Mexico coal
Mexico's coal miners face dismal working conditions and now the threat of violence from the Zetas drug cartel. REUTERS

The violent Zetas cartel in Mexico has diversified its criminal activities beyond drug trafficking, expanding into coal mining in the north of the country.

The cartel’s new venture was revealed in October when its former leader Heriberto Lazcano was found in a small coal mining town in Coahuila state and subsequently killed in a firefight with Mexican marines.

The full extent of the Zetas’ mining operations remains unknown in the region, which produces some 95 percent of Mexico’s coal, but current estimates place their yearly profits at around $25 million.

Former Coahuila Gov. Humberto Moreira said that in recent years the Zetas have been expanding their control over various mines, both legal and illegal.

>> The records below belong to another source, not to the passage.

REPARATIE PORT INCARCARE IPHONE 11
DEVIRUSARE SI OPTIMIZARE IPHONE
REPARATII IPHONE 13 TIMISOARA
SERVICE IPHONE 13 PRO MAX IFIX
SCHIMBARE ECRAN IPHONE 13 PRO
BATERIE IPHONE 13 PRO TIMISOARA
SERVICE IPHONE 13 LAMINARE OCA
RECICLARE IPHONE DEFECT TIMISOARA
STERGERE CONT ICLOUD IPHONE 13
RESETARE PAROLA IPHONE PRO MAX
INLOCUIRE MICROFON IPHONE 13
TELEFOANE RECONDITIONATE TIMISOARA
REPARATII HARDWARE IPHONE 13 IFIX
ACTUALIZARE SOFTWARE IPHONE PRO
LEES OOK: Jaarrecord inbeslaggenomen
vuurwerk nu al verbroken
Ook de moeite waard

"They discover a mine, extract the coal, sell it at $30, pay the miners a miserable salary. ... It's more lucrative than selling drugs," Moreira told Al Jazeera.

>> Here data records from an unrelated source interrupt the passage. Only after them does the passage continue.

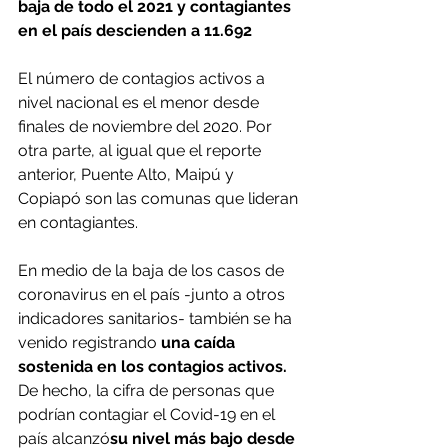
baja de todo el 2021 y contagiantes 
en el país descienden a 11.692
El número de contagios activos a 
nivel nacional es el menor desde 
finales de noviembre del 2020. Por 
otra parte, al igual que el reporte 
anterior, Puente Alto, Maipú y 
Copiapó son las comunas que lideran 
en contagiantes.
En medio de la baja de los casos de 
coronavirus en el país -junto a otros 
indicadores sanitarios- también se ha 
venido registrando
 una caída 
sostenida en los contagios activos.
De hecho, la cifra de personas que 
podrían contagiar el Covid-19 en el 
país alcanzó
su nivel más bajo desde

The Zetas are said to hold influence at all levels of the mining industry, including the workers, mine operators, local and state officials and the state-owned company that buys up the coal and resells it at vastly marked-up prices -- 30 times the initial cost of extraction, according to a Take Part report.

Few within the industry are willing to speak out on the Zetas’ mining activities, either from fear of retribution or because they themselves have been bought off.

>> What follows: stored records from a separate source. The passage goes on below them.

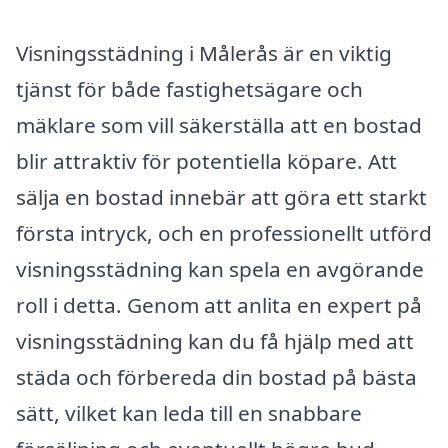
Visningsstädning i Målerås är en viktig
tjänst för både fastighetsägare och
mäklare som vill säkerställa att en bostad
blir attraktiv för potentiella köpare. Att
sälja en bostad innebär att göra ett starkt
första intryck, och en professionellt utförd
visningsstädning kan spela en avgörande
roll i detta. Genom att anlita en expert på
visningsstädning kan du få hjälp med att
städa och förbereda din bostad på bästa
sätt, vilket kan leda till en snabbare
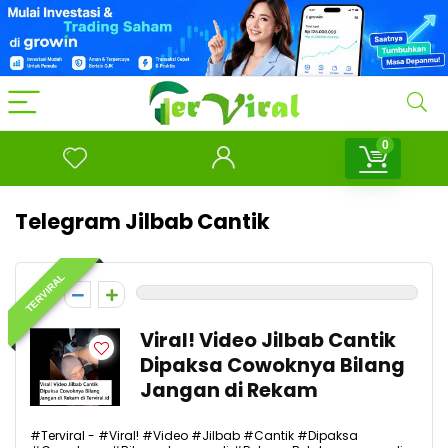
0
Telegram Jilbab Cantik
TERVIRAL
0
Viral! Video Jilbab Cantik
Dipaksa Cowoknya Bilang
Jangan di Rekam
#Terviral - #Viral! #Video #Jilbab #Cantik #Dipaksa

Nevertheless, for many miners, a Zetas-controlled mine is little different from any other mine with dismal safety and labor conditions.

"Here those in poverty are forced to seek work where they can, and there's little difference in terms of work safety for them between the way that organized crime and a legal owner of a mine treat them," said Bishop Raul Vera of Saltillo, who has advocated for miners’ rights, Al Jazeera reported.

In 2006, 65 coal miners died in an accident at a site in Coahuila, before the Zetas are believed to have moved into the industry.